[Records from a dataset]
..........

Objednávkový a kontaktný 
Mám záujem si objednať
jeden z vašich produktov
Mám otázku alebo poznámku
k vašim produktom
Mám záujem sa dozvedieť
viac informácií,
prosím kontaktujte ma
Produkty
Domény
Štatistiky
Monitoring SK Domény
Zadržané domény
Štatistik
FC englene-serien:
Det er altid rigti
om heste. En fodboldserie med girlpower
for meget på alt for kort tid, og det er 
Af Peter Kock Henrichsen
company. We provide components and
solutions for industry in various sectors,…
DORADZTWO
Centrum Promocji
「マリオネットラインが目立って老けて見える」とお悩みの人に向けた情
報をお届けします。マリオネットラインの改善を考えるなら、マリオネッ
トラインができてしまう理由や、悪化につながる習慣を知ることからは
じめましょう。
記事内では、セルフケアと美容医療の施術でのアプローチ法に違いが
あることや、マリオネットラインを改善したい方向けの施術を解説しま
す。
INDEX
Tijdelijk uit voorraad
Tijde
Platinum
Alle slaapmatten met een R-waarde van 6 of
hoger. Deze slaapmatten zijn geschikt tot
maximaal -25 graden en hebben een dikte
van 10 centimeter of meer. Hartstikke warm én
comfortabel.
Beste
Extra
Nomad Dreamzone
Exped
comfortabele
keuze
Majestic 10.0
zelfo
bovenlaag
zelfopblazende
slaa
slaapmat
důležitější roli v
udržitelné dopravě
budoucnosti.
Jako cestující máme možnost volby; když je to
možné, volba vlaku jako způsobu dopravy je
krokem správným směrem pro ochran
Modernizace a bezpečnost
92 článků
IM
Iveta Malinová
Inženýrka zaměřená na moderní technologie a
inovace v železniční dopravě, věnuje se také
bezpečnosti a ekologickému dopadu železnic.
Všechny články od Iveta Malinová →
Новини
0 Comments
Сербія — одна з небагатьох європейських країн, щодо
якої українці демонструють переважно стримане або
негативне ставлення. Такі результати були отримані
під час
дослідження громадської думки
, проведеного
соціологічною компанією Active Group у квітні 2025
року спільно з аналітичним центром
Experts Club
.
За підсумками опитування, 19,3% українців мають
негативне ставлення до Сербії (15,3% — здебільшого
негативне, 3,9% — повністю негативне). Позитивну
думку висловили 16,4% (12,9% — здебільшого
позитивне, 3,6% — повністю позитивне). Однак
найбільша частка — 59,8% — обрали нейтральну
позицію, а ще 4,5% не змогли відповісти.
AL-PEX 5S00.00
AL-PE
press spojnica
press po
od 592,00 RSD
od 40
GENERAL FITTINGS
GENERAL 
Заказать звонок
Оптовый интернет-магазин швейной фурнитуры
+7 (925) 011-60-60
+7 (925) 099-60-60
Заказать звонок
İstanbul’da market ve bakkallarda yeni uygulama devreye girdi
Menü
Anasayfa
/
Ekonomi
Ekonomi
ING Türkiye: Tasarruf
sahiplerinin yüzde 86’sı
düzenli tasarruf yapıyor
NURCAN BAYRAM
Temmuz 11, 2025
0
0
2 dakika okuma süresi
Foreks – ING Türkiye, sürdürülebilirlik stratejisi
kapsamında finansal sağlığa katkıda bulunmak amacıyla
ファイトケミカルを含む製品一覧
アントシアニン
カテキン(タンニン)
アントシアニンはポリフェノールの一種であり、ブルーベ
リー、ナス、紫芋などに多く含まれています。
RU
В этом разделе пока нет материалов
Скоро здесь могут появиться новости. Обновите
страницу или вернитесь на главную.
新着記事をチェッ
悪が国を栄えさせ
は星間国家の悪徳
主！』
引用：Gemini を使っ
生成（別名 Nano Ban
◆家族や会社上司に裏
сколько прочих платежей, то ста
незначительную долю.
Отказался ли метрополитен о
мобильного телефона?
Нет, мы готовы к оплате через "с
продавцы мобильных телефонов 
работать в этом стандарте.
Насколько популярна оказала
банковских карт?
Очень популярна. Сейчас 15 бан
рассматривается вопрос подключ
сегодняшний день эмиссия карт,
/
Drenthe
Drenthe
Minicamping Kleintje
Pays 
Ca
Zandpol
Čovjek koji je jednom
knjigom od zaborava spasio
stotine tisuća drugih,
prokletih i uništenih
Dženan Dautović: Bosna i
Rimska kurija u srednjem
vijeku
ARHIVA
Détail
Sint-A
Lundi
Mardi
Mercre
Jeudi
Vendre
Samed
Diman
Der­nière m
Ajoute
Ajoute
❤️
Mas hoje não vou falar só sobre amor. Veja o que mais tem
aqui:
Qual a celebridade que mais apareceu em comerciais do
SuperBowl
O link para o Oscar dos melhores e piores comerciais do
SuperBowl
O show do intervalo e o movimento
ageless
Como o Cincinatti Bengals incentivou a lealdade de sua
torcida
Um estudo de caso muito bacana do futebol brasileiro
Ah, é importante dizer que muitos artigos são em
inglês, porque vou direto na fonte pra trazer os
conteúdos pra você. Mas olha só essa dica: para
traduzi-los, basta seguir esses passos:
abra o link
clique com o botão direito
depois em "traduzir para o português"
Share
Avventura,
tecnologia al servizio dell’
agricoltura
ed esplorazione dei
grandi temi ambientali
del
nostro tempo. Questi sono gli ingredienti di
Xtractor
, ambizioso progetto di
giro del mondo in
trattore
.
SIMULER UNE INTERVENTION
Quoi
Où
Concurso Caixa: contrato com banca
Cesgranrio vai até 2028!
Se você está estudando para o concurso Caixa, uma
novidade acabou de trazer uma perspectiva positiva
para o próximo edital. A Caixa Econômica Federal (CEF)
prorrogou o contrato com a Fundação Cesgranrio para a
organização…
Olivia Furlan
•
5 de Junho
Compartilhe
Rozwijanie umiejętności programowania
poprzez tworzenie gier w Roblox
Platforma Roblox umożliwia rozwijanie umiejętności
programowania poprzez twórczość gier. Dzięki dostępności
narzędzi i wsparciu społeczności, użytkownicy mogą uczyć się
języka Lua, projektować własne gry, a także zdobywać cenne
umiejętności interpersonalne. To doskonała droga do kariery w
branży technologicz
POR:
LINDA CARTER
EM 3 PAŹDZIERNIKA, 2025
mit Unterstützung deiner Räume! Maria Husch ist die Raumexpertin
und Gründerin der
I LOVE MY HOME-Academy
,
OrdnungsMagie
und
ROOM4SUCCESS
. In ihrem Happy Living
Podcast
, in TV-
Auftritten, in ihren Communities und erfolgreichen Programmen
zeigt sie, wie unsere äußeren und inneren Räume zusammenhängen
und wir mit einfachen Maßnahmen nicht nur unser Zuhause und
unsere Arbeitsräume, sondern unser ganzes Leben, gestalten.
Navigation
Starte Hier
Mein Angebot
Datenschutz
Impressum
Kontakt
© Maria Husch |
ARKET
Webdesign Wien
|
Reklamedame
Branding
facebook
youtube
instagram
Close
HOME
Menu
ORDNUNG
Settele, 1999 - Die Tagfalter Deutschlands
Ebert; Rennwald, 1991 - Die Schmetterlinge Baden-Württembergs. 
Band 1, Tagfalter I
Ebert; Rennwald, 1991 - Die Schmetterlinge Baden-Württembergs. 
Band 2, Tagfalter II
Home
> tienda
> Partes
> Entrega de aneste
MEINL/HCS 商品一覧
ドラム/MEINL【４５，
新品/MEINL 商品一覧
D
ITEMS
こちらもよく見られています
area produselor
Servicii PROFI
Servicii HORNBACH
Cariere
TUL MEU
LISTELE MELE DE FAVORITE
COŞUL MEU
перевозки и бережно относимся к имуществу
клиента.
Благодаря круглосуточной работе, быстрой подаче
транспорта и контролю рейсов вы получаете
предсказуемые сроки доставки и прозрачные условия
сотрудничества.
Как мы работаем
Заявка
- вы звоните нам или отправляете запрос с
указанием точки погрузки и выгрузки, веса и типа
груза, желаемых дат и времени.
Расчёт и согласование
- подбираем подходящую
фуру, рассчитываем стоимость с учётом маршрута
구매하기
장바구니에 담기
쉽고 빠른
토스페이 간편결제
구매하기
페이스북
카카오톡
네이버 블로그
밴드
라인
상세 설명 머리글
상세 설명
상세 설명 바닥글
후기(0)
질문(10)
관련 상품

..........

Directions: Starting with the first line above and ending with the line that has "bezpečnosti a ekologickému dopadu železnic.", write those lines out again, putting "Gold" wherever "Platinum" appears and leaving everything else the same.

Response below:
Objednávkový a kontaktný 
Mám záujem si objednať
jeden z vašich produktov
Mám otázku alebo poznámku
k vašim produktom
Mám záujem sa dozvedieť
viac informácií,
prosím kontaktujte ma
Produkty
Domény
Štatistiky
Monitoring SK Domény
Zadržané domény
Štatistik
FC englene-serien:
Det er altid rigti
om heste. En fodboldserie med girlpower
for meget på alt for kort tid, og det er 
Af Peter Kock Henrichsen
company. We provide components and
solutions for industry in various sectors,…
DORADZTWO
Centrum Promocji
「マリオネットラインが目立って老けて見える」とお悩みの人に向けた情
報をお届けします。マリオネットラインの改善を考えるなら、マリオネッ
トラインができてしまう理由や、悪化につながる習慣を知ることからは
じめましょう。
記事内では、セルフケアと美容医療の施術でのアプローチ法に違いが
あることや、マリオネットラインを改善したい方向けの施術を解説しま
す。
INDEX
Tijdelijk uit voorraad
Tijde
Gold
Alle slaapmatten met een R-waarde van 6 of
hoger. Deze slaapmatten zijn geschikt tot
maximaal -25 graden en hebben een dikte
van 10 centimeter of meer. Hartstikke warm én
comfortabel.
Beste
Extra
Nomad Dreamzone
Exped
comfortabele
keuze
Majestic 10.0
zelfo
bovenlaag
zelfopblazende
slaa
slaapmat
důležitější roli v
udržitelné dopravě
budoucnosti.
Jako cestující máme možnost volby; když je to
možné, volba vlaku jako způsobu dopravy je
krokem správným směrem pro ochran
Modernizace a bezpečnost
92 článků
IM
Iveta Malinová
Inženýrka zaměřená na moderní technologie a
inovace v železniční dopravě, věnuje se také
bezpečnosti a ekologickému dopadu železnic.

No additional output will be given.